En la misma época, surge la figura de Sergio Larraín, fotógrafo que trabajó para la agencia Magnum y que en Chile realizó un notable registro de Valparaíso, además de una serie de otros trabajos. Larraín sofistica la mirada autoral, llevando la fotografía a nuevos rangos estéticos. Su trabajo se entrama con su pensamiento filosófico, que sustituye la idea del “instante decisivo” de Cartier-Bresson –quien fuera su mentor– por la noción oriental del “satori”, como actitud que más que “capaz imágenes” opta por una actitud contemplativa, concentrando la atención en el momento presente. Larraín dejó la fo-

tografía poco después del Golpe Militar chileno para recluirse en un pueblo montañoso del norte de Chile.

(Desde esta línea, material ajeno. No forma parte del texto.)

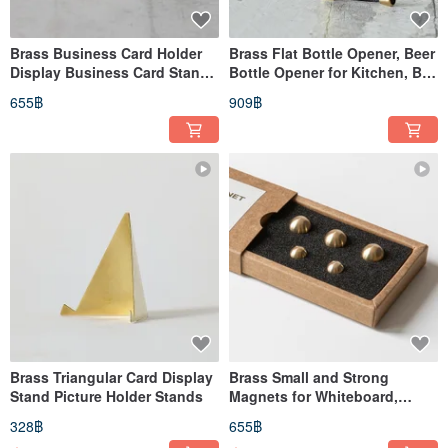
Brass Business Card Holder
Brass Flat Bottle Opener, Beer
Display Business Card Stand
Bottle Opener for Kitchen, Bar
for Desk
or Restaurant
655฿
909฿
Brass Triangular Card Display
Brass Small and Strong
Stand Picture Holder Stands
Magnets for Whiteboard,
Office, Kitchen Accessories /
328฿
655฿
5ea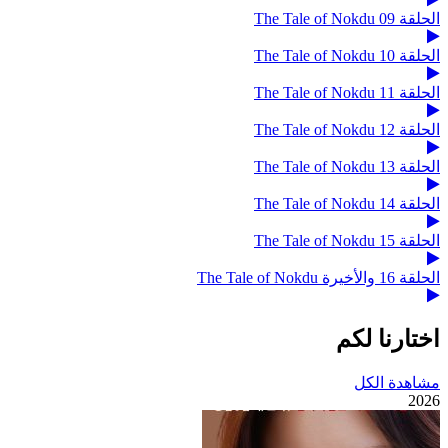
الحلقة 09 The Tale of Nokdu
الحلقة 10 The Tale of Nokdu
الحلقة 11 The Tale of Nokdu
الحلقة 12 The Tale of Nokdu
الحلقة 13 The Tale of Nokdu
الحلقة 14 The Tale of Nokdu
الحلقة 15 The Tale of Nokdu
الحلقة 16 والأخيرة The Tale of Nokdu
اختارنا لكم
مشاهدة الكل
2026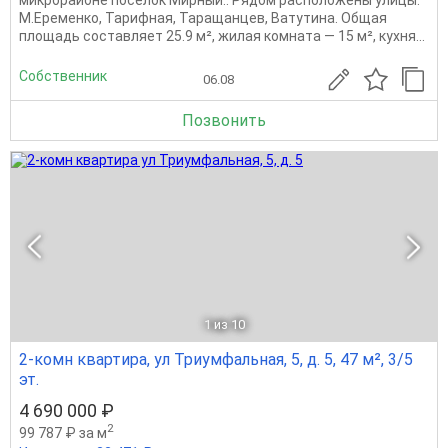
микрорайоне поселок Мирный.. Рядом расположены улицы:
М.Еременко, Тарифная, Таращанцев, Ватутина. Общая
площадь составляет 25.9 м², жилая комната — 15 м², кухня...
Собственник
06.08
Позвонить
1
из 10
2-комн квартира, ул Триумфальная, 5, д. 5, 47 м², 3/5
эт.
4 690 000 ₽
2
99 787 ₽ за м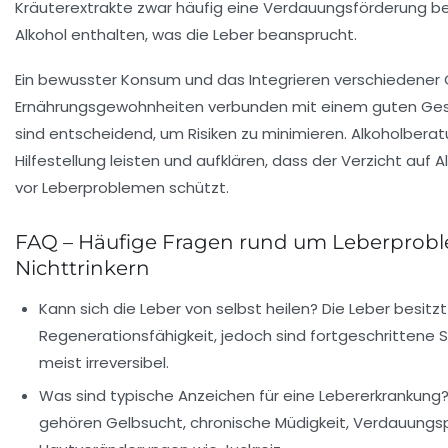
Kräuterextrakte zwar häufig eine Verdauungsförderung b
Alkohol enthalten, was die Leber beansprucht.
Ein bewusster Konsum und das Integrieren verschiedener 
Ernährungsgewohnheiten verbunden mit einem guten Ge
sind entscheidend, um Risiken zu minimieren. Alkoholbera
Hilfestellung leisten und aufklären, dass der Verzicht auf 
vor Leberproblemen schützt.
FAQ – Häufige Fragen rund um Leberprobl
Nichttrinkern
Kann sich die Leber von selbst heilen?
Die Leber besitzt
Regenerationsfähigkeit, jedoch sind fortgeschrittene 
meist irreversibel.
Was sind typische Anzeichen für eine Lebererkrankung
gehören Gelbsucht, chronische Müdigkeit, Verdauung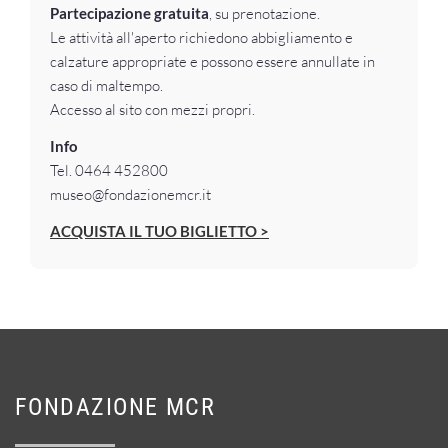
Partecipazione gratuita
, su prenotazione.
Le attività all'aperto richiedono abbigliamento e
calzature appropriate e possono essere annullate in
caso di maltempo.
Accesso al sito con mezzi propri.
Info
Tel. 0464 452800
museo@fondazionemcr.it
ACQUISTA IL TUO BIGLIETTO >
FONDAZIONE MCR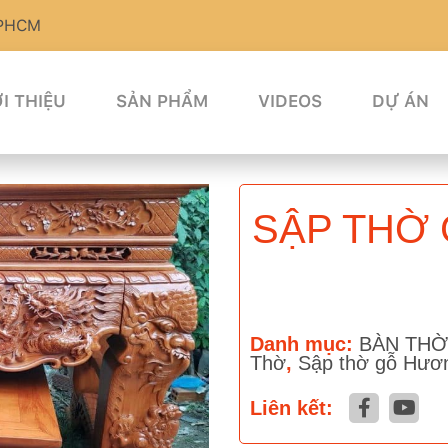
TPHCM
I THIỆU
SẢN PHẨM
VIDEOS
DỰ ÁN
SẬP THỜ
Danh mục:
BÀN THỜ
Thờ
,
Sập thờ gỗ Hươ
Liên kết: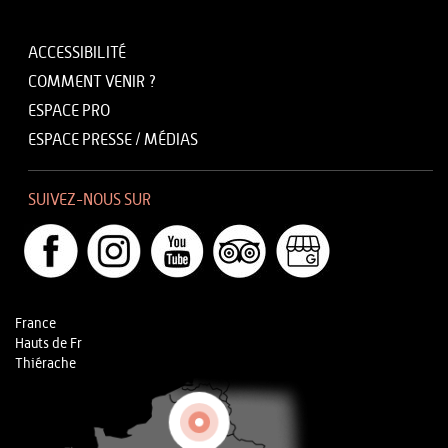
ACCESSIBILITÉ
COMMENT VENIR ?
ESPACE PRO
ESPACE PRESSE / MÉDIAS
SUIVEZ-NOUS SUR
France
Hauts de Fr
Thiérache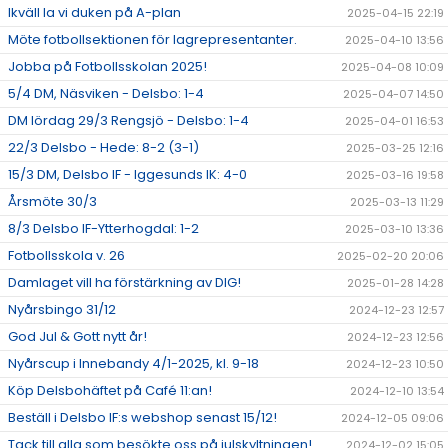
Ikväll la vi duken på A-plan
2025-04-15 22:19
Möte fotbollsektionen för lagrepresentanter.
2025-04-10 13:56
Jobba på Fotbollsskolan 2025!
2025-04-08 10:09
5/4 DM, Näsviken - Delsbo: 1-4
2025-04-07 14:50
DM lördag 29/3 Rengsjö - Delsbo: 1-4
2025-04-01 16:53
22/3 Delsbo - Hede: 8-2 (3-1)
2025-03-25 12:16
15/3 DM, Delsbo IF - Iggesunds IK: 4-0
2025-03-16 19:58
Årsmöte 30/3
2025-03-13 11:29
8/3 Delsbo IF-Ytterhogdal: 1-2
2025-03-10 13:36
Fotbollsskola v. 26
2025-02-20 20:06
Damlaget vill ha förstärkning av DIG!
2025-01-28 14:28
Nyårsbingo 31/12
2024-12-23 12:57
God Jul & Gott nytt år!
2024-12-23 12:56
Nyårscup i Innebandy 4/1-2025, kl. 9-18
2024-12-23 10:50
Köp Delsbohäftet på Café 11:an!
2024-12-10 13:54
Beställ i Delsbo IF:s webshop senast 15/12!
2024-12-05 09:06
Tack till alla som besökte oss på julskyltningen!
2024-12-02 15:05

DISOLUCIÓN Y RECOMPOSICIÓN

Tras el Golpe y con la implantación de la Dictadura, en 1973, la autoría se diluye, junto con la censura impuesta a la libertad de expresión y la voz individual. Algunos fotógrafos continúan trabajando en silencio, otros prestan servicios, pero durante la primera década desaparecen figuras reconocibles en la fotografía. Sin embargo, subterráneamente, se van gestando una serie de agrupaciones que aparecen en los 80. La más importante es la Asociación de Fotógrafos Independientes, AFI. Esta agrupación gremial fue la encargada de la recomposición y fortalecimiento del medio fotográfico chileno. La AFI comenzó teniendo veintinueve socios, pero en sus años de funcionamiento pasaron por ahí 191 fotógrafos. El colectivo –que funcionó entre 1981 y 1993– fue una forma de apoyarse entre fotógrafos que venían desde distintos mundos (el arte, el periodismo, la publicidad, etc.), pero que estaban unidos por la necesidad de seguir expresándose a través de la fotografía, en el clima de censura y represión imperantes. Todos desarrollaban trabajos personales y algunos trabajaban para medios de prensa como reporteros gráficos. En la práctica, pertenecer a la AFI otorgaba un carnet gremial que ayudaba a sacar de la cárcel a los fotógrafos que eran apresados. Pero también otorgaba sentido de pertenencia y un espacio de diálogo crítico y creativo desde el cual intervenir en la cultura.

Varios de estos fotógrafos hoy están plenamente activos y siguen ejerciendo la influencia de su mirada política sobre las nuevas generaciones.